L'opération est inhabituelle pour la Caisse des dépôts. Par l'intermédiaire de la Banque des territoires, le groupe vient d'entrer à hauteur de 34% au capital du développeur caennais d'énergies renouvelables JP Energie Environnement, détenu depuis sa création en 2004 par la famille Nass.
La transaction a été conclue au terme d'une petite année de discussion. « C'est un deal amical, aucune autre banque n'a été sollicitée ce qui a facilité les négociations », précise Xavier Nass, directeur général, et fils du fondateur de l'entreprise. Cette prise de participation d'un montant de 100 millions d'euros s'est « imposée comme une évidence », ajoute l'intéressé.

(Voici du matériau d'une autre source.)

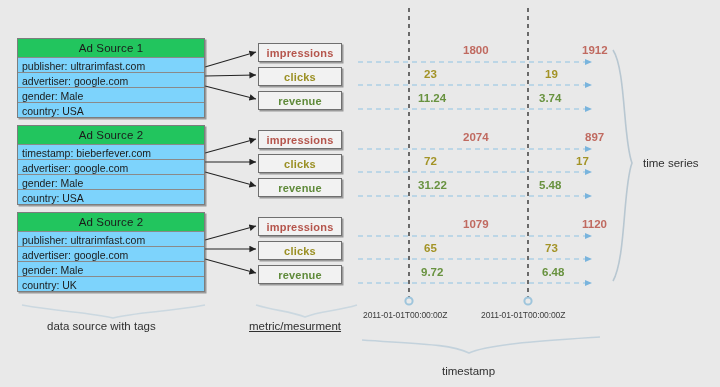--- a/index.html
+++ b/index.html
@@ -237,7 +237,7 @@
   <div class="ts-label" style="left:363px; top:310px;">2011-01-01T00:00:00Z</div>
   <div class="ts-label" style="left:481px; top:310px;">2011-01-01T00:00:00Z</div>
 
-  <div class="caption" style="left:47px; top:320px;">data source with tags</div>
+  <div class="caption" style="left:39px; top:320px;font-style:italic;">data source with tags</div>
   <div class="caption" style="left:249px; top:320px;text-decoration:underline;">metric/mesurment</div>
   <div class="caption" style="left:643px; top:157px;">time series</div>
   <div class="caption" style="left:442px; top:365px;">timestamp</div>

Elle couronne, en réalité, une coopération de longue date entre les deux entités.
Depuis 2013, le groupe financier public contribue systématiquement au financement de tous les projets du Normand au nom de « valeurs communes ». Il est co-actionnaire (à hauteur de 49%) d'une trentaine de parcs éoliens et centrales solaires exploités par ses soins. Avec ce nouvel acte de foi, il lui donne les moyens « de changer d'échelle », pour reprendre la formule de Cédric Desmedt, directeur adjoint de la transition écologique et énergétique de la Banque des territoires. A première vue, l'établissement ne fait pas le plus mauvais des choix.